Your instructions → For this exercise, transcribe every line of the material exactly and skip the pictures.

Given records →
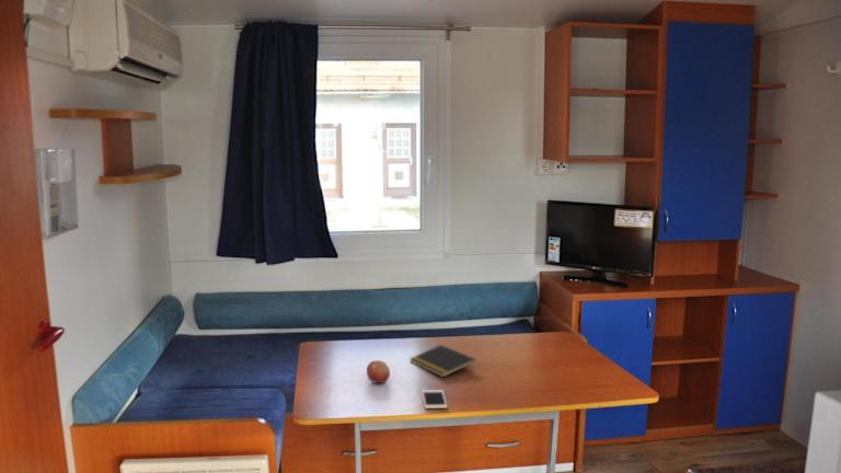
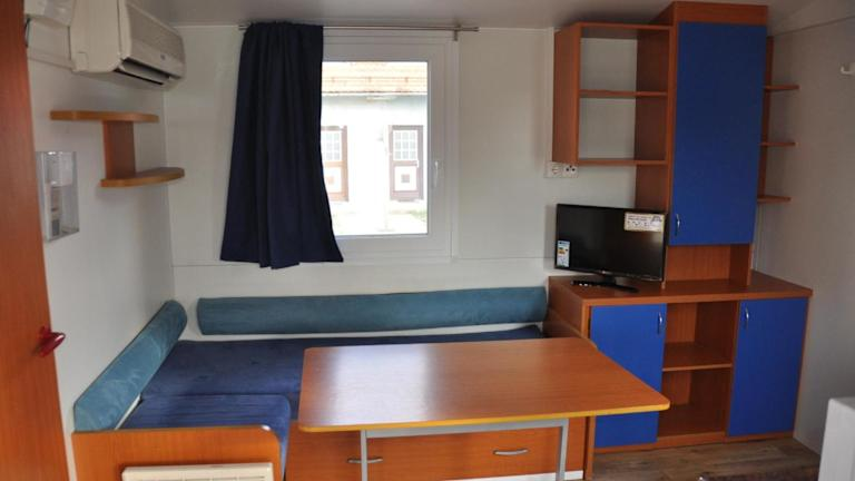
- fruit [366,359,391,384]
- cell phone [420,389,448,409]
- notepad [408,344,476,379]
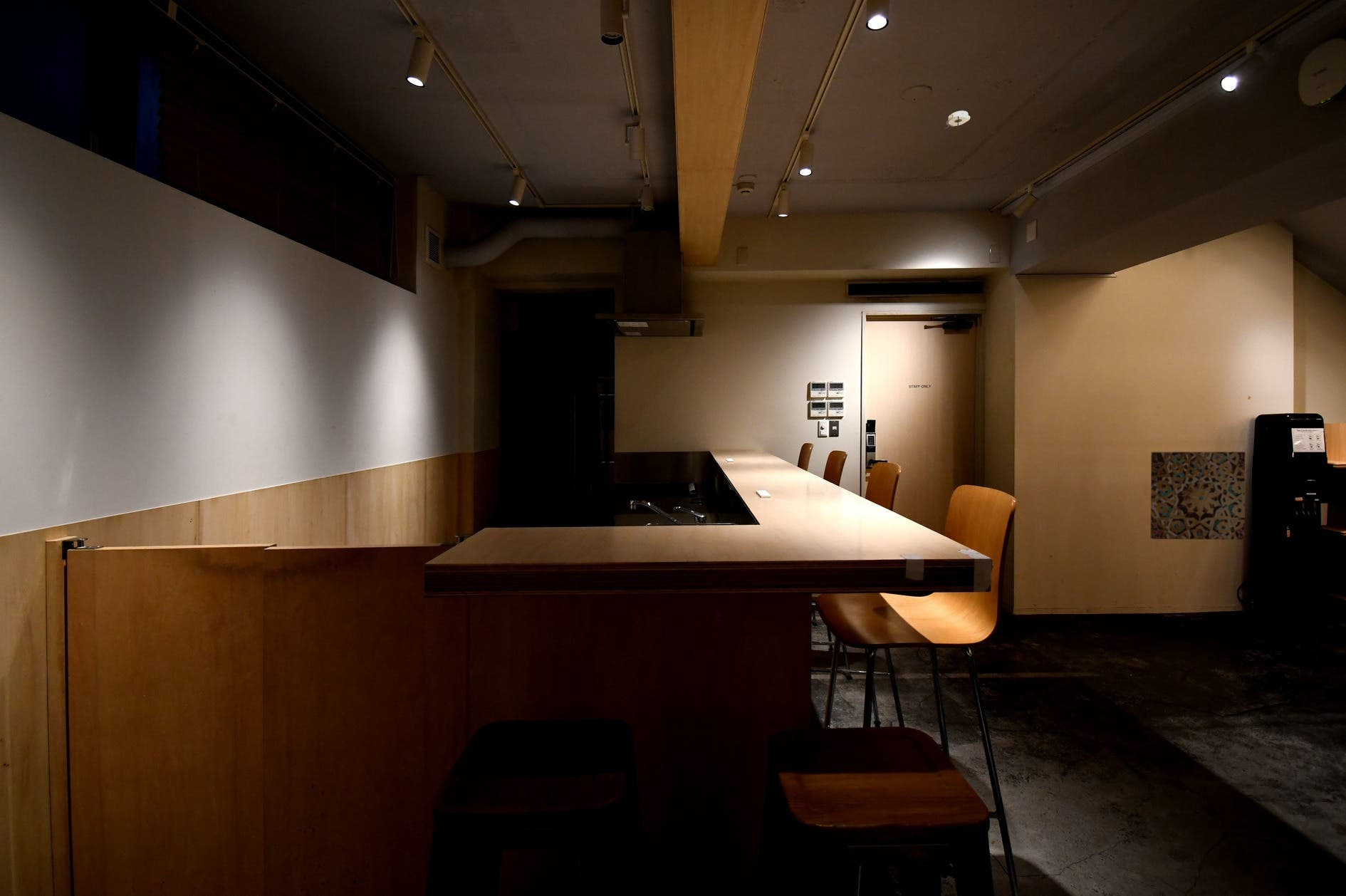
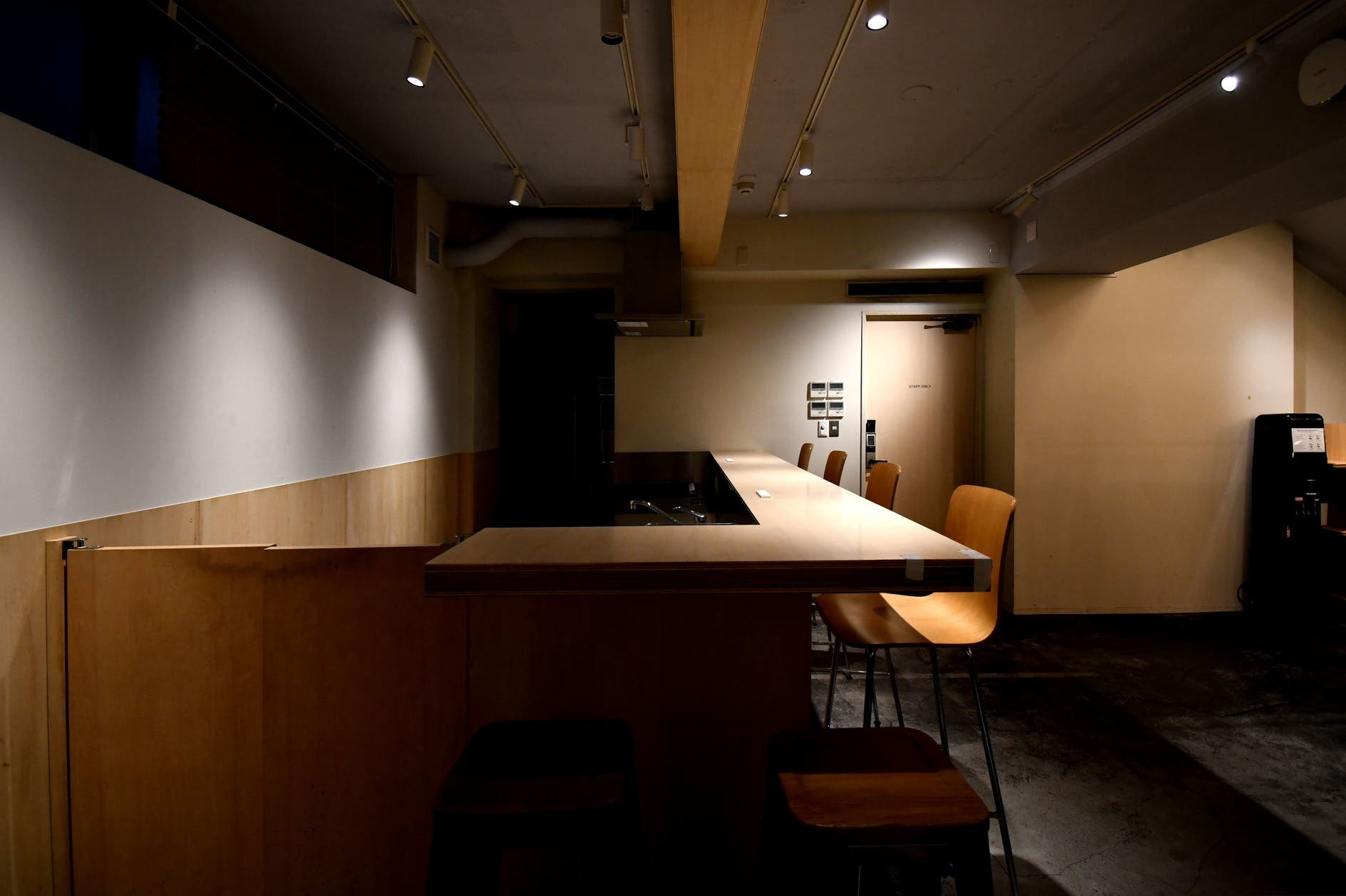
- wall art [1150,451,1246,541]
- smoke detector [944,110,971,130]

Response →
- fruit [366,359,391,384]
- cell phone [420,389,448,409]
- notepad [408,344,476,379]
- wall art [1150,451,1246,541]
- smoke detector [944,110,971,130]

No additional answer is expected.